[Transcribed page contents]
-- -- --

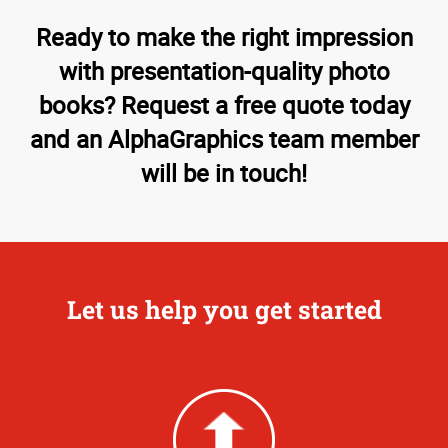
Ready to make the right impression
with presentation-quality photo
books? Request a free quote today
and an AlphaGraphics team member
will be in touch!
Let us help you get started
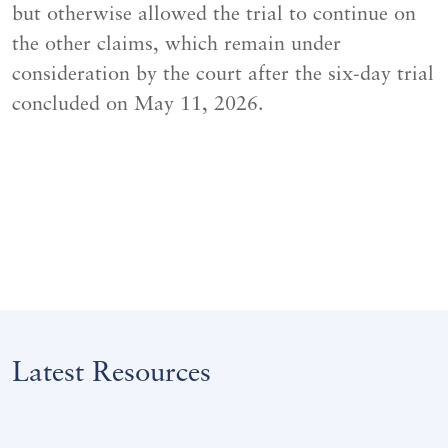
but otherwise allowed the trial to continue on
the other claims, which remain under
consideration by the court after the six-day trial
concluded on May 11, 2026.
Latest Resources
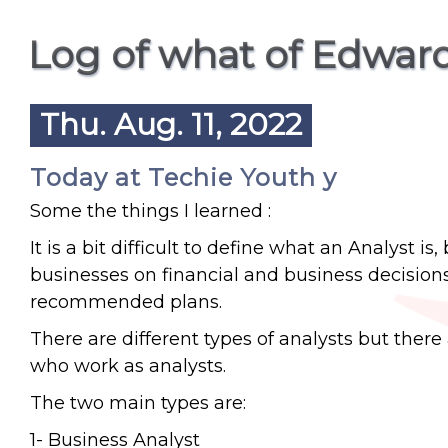
Log of what of Edwar
Thu. Aug. 11, 2022
Today at Techie Youth y
Some the things I learned :
It is a bit difficult to define what an Analyst 
businesses on financial and business decision
recommended plans.
There are different types of analysts but there 
who work as analysts.
The two main types are:
1- Business Analyst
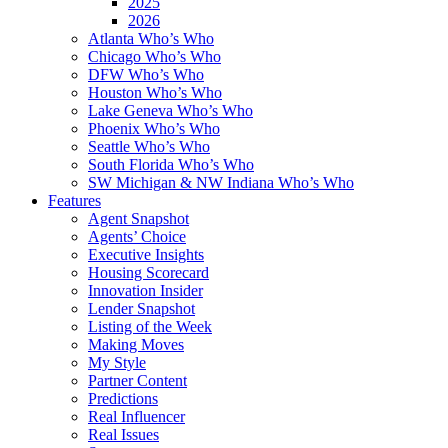
2025
2026
Atlanta Who’s Who
Chicago Who’s Who
DFW Who’s Who
Houston Who’s Who
Lake Geneva Who’s Who
Phoenix Who’s Who
Seattle Who’s Who
South Florida Who’s Who
SW Michigan & NW Indiana Who’s Who
Features
Agent Snapshot
Agents’ Choice
Executive Insights
Housing Scorecard
Innovation Insider
Lender Snapshot
Listing of the Week
Making Moves
My Style
Partner Content
Predictions
Real Influencer
Real Issues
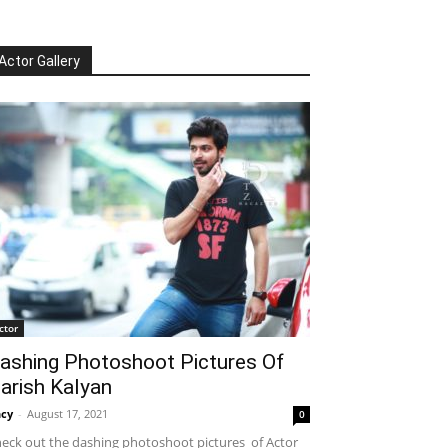
Actor Gallery
ctor
ashing Photoshoot Pictures Of
arish Kalyan
cy
-
August 17, 2021
0
eck out the dashing photoshoot pictures of Actor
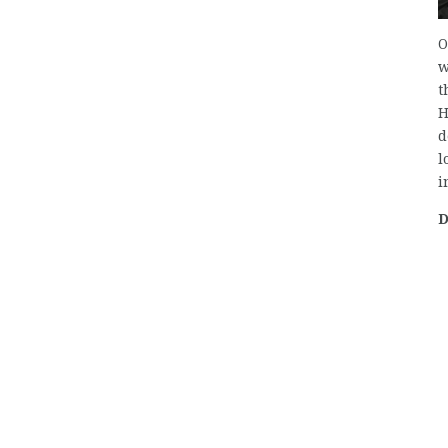
O
w
t
H
d
l
i
D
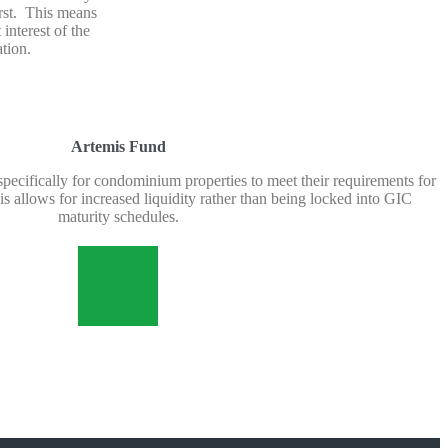
first. This means
 interest of the
tion.
Artemis Fund
 specifically for condominium properties to meet their requirements for
s allows for increased liquidity rather than being locked into GIC
maturity schedules.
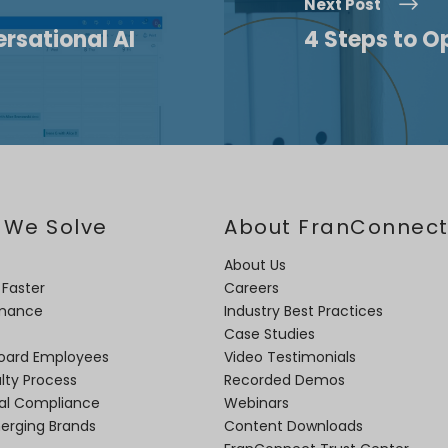
Next Post
rsational AI
4 Steps to O
 We Solve
About FranConnec
About Us
 Faster
Careers
rmance
Industry Best Practices
Case Studies
oard Employees
Video Testimonials
lty Process
Recorded Demos
nal Compliance
Webinars
merging Brands
Content Downloads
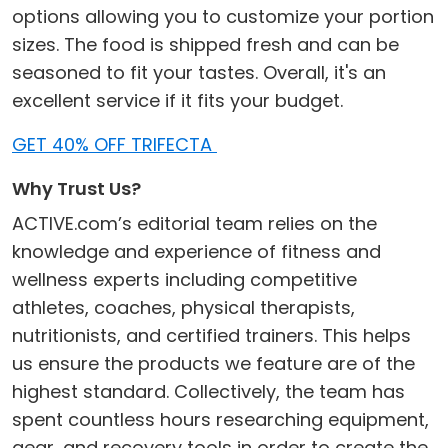
options allowing you to customize your portion
sizes. The food is shipped fresh and can be
seasoned to fit your tastes. Overall, it's an
excellent service if it fits your budget.
GET 40% OFF TRIFECTA
Why Trust Us?
ACTIVE.com’s editorial team relies on the
knowledge and experience of fitness and
wellness experts including competitive
athletes, coaches, physical therapists,
nutritionists, and certified trainers. This helps
us ensure the products we feature are of the
highest standard. Collectively, the team has
spent countless hours researching equipment,
gear, and recovery tools in order to create the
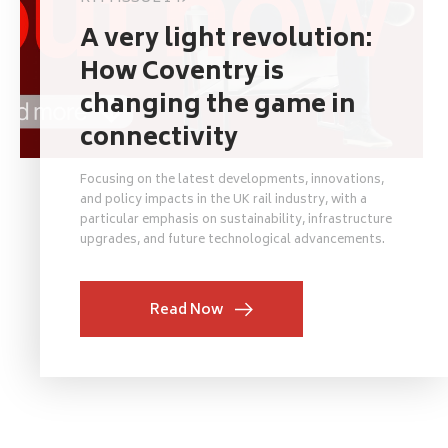
A very light revolution:
How Coventry is
changing the game in
connectivity
Focusing on the latest developments, innovations,
and policy impacts in the UK rail industry, with a
particular emphasis on sustainability, infrastructure
upgrades, and future technological advancements.
Read Now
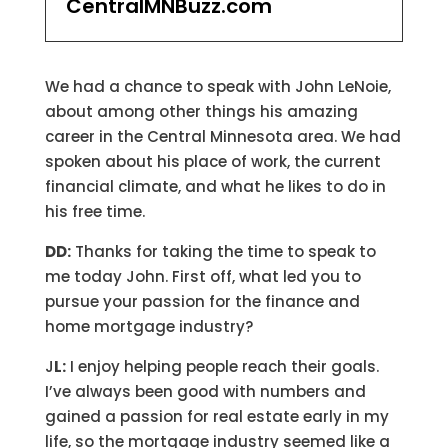
CentralMNBuzz.com
We had a chance to speak with John LeNoie,
about among other things his amazing
career in the Central Minnesota area. We had
spoken about his place of work, the current
financial climate, and what he likes to do in
his free time.
DD:
Thanks for taking the time to speak to
me today John. First off, what led you to
pursue your passion for the finance and
home mortgage industry?
J
L:
I enjoy helping people reach their goals.
I’ve always been good with numbers and
gained a passion for real estate early in my
life, so the mortgage industry seemed like a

-- -- --

What lines of the preceding data include the string "analysts"? Pull them out.

◆ Task result:
There are different types of analysts but there 
who work as analysts.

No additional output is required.